[Data extracts]
● ● ● ● ● ● ●

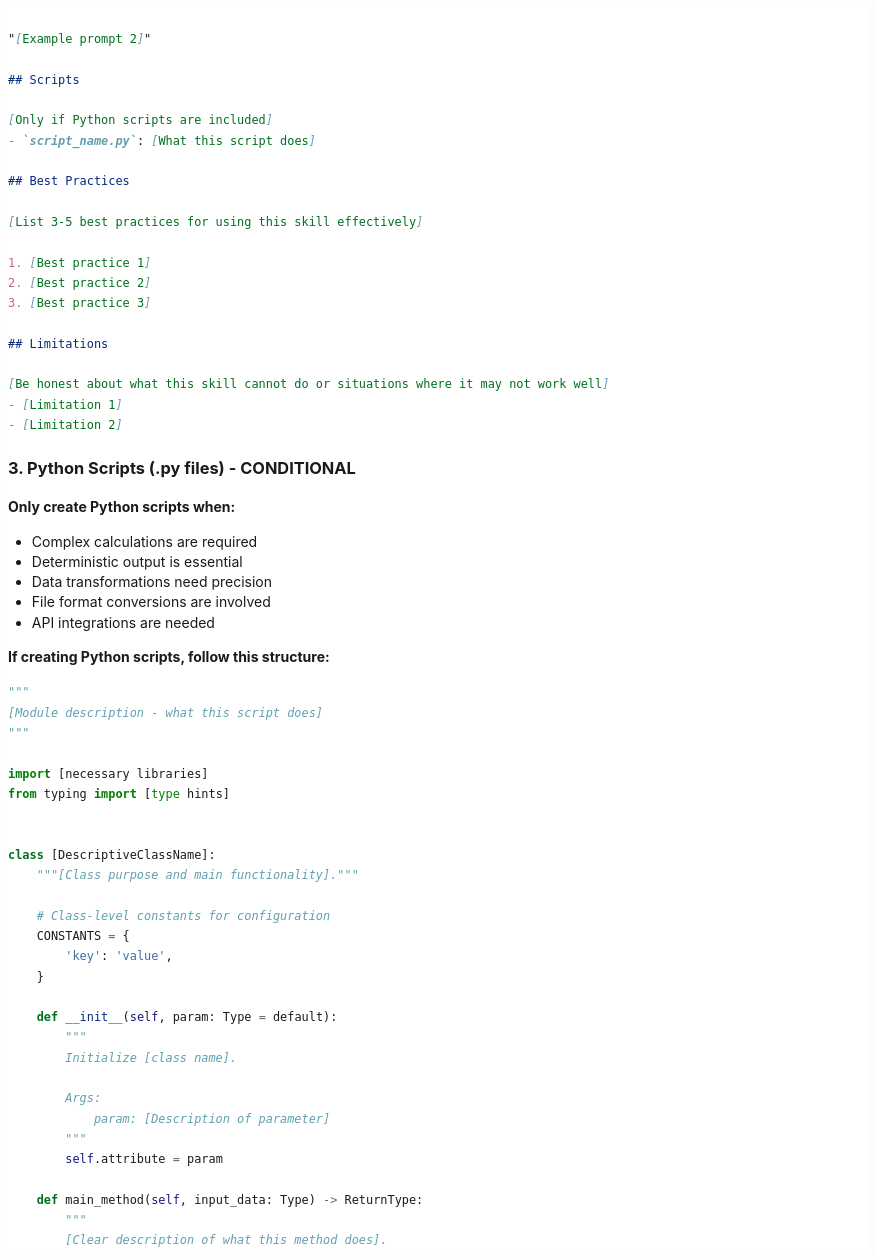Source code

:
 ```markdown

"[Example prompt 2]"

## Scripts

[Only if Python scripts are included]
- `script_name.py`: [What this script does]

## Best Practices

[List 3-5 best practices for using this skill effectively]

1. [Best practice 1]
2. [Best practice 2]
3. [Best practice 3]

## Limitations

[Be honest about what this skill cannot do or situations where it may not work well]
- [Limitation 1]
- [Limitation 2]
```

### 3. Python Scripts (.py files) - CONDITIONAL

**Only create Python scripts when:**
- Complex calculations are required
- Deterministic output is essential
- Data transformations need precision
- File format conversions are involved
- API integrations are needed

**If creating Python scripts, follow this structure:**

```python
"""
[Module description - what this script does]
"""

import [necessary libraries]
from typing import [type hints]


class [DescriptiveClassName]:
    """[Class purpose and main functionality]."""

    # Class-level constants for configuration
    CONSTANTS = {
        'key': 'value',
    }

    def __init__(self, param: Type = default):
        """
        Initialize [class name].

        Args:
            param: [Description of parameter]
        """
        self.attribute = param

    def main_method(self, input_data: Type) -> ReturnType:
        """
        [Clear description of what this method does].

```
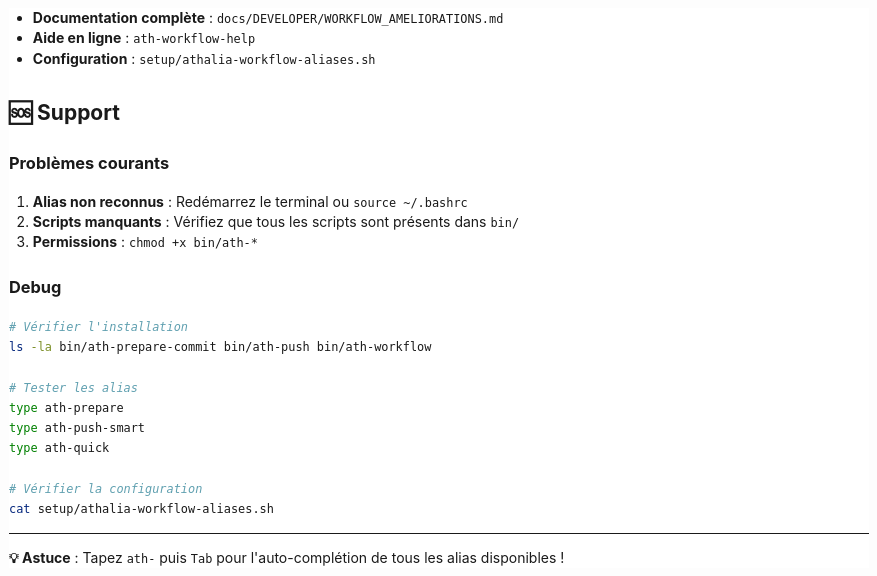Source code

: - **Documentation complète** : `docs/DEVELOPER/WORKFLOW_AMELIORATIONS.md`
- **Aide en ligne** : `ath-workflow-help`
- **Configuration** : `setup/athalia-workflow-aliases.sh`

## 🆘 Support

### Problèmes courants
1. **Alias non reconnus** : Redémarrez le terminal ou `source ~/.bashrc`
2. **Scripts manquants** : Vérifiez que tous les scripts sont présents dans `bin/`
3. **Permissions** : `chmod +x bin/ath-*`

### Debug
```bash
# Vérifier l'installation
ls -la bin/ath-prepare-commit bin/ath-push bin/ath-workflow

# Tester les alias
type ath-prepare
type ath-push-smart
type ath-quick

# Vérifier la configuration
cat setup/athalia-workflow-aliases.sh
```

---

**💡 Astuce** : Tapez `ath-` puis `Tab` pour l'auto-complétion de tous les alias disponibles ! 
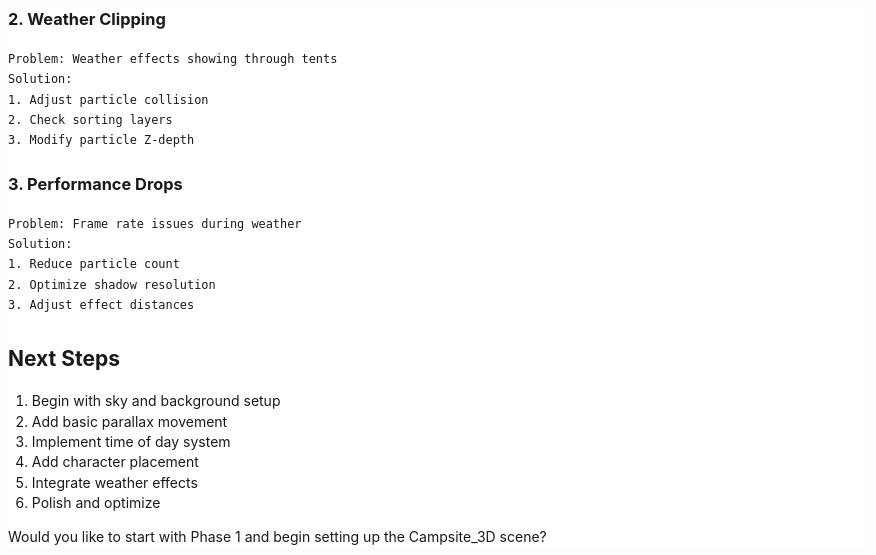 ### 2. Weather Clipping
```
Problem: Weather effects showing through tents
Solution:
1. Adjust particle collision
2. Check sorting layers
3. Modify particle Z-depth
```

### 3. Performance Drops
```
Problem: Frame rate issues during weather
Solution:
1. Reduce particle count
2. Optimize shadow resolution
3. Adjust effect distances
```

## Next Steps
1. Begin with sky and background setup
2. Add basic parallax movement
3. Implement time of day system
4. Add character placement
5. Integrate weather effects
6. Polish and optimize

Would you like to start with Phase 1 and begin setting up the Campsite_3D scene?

● ● ● ● ● ● ●

Start at the line containing "5. Integrate weather effects" and return each line up to and including the last line of the material.

5. Integrate weather effects
6. Polish and optimize

Would you like to start with Phase 1 and begin setting up the Campsite_3D scene?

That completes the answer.